Visualizing gender-neutral baby names with ggplot and Plotly

Visualizing gender-neutral baby names with ggplot and Plotly

I’m finally taking a much-anticipated (by me) class for my MA program called “Data Visualization.” An optional exercise was to play around with a dataset of baby names from US census data. I had some fun creating this interactive chart of the most popular gender-neutral baby names over time.

Names included in this chart must have been in the top 10% of all names for a given year, with a boy:girl or girl:boy ratio of no more than 100:1.

The design of this chart exposes patterns in the predominant sex of a given name over time. Interestingly, it looks like a majority of popular baby names move from a higher ratio of boys to girls to a lower ratio over time. There are many more fascinating insights to find!
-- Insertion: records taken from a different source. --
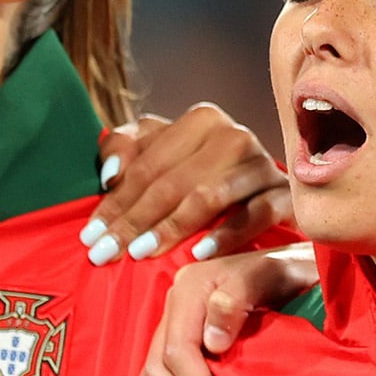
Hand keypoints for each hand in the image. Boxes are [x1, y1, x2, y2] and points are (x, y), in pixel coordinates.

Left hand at [84, 104, 289, 265]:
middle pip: (173, 181)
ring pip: (209, 195)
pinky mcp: (287, 195)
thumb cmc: (204, 180)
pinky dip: (228, 234)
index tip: (89, 237)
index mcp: (202, 120)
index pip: (147, 164)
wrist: (268, 200)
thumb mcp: (160, 156)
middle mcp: (235, 136)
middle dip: (134, 220)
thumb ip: (125, 150)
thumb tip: (110, 175)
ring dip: (171, 227)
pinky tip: (199, 254)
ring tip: (142, 254)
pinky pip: (257, 214)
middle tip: (105, 254)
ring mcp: (264, 165)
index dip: (115, 201)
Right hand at [139, 244, 319, 375]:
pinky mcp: (174, 350)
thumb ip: (239, 298)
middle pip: (157, 370)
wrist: (288, 268)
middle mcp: (172, 310)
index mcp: (189, 290)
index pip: (177, 349)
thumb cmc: (285, 274)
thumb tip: (212, 342)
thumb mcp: (270, 275)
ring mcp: (170, 330)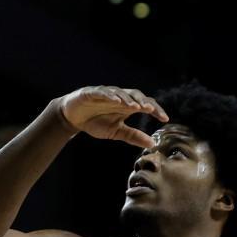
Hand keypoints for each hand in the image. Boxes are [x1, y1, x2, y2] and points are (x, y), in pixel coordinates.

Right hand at [54, 86, 168, 148]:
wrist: (72, 118)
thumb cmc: (95, 122)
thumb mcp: (115, 132)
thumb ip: (133, 136)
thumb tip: (152, 144)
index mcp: (126, 106)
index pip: (145, 104)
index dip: (156, 110)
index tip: (165, 119)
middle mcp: (119, 97)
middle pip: (135, 94)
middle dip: (143, 101)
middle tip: (150, 110)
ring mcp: (106, 94)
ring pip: (120, 92)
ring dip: (128, 98)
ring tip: (136, 106)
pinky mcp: (92, 92)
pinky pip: (103, 92)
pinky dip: (110, 95)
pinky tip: (116, 101)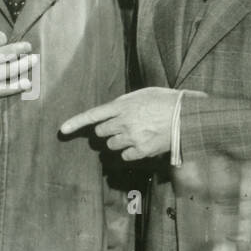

The code I wrote to generate this chart is below:

library(babynames)
library(ggplot2)   
library(magrittr)   
library(dplyr)  
library(RColorBrewer)
library(colorways2) #my color package
library(ggthemes)

f <- babynames %>% filter(sex=="F")
m <- babynames %>% filter(sex=="M")

unisex1 <- merge(f,m ,by=c("name","year"),all = TRUE)

base1 <- unisex1 %>%
  group_by(year) %>%
  mutate(overall=n.x+n.y) %>%
  mutate(ratio= n.y/n.x) %>%
  arrange(desc(ratio)) %>%
  mutate(logratio=log(ratio)) %>%
  mutate(overallcentile = ntile(overall,10)) %>%
  filter(tolower(name) != "unknown") %>%
  filter(tolower(name) != "infant") %>%
  filter(tolower(name) != "baby") %>%
  filter(overallcentile >=  10) %>%
  filter(abs(logratio) <= 2) 

d <- highlight_key(base1, ~name)

#had to make a new palette out of an existing one with 74 colors, one for each name
nb.cols <- 74
mycolors <- colorRampPalette(ballpit)(nb.cols)

p <- ggplot(d, aes(year, logratio, col= name)) + 
  geom_hline(yintercept=0, linetype="dashed", color = "black") +
  geom_line() + 
  theme_tufte() +
  geom_point() + 
  scale_y_continuous(labels = c("1:100", "1:10", "1:1","10:1","100:1")) +
  labs(title="Gender Distribution of Most Popular Gender-Neutral Names Over Time", x ="", y = "Boy:Girl ratio (log scale)") +
  theme( text=element_text(family="Helvetica",size = 14),plot.title = element_text(size = 14),axis.text = element_text(size = 12), axis.title = element_text(size = 14))+
  scale_x_continuous(breaks = round(seq(min(1880), max(2020), by = 10),1)) +
  scale_color_manual(values = mycolors) 
  
gg <- ggplotly(p)   
  
highlight(gg, dynamic = F, color = "black",selected = attrs_selected(showlegend = FALSE)) %>% 
 layout(margin = list(b = 40)) %>%
 layout(legend=list(title=list(text='')))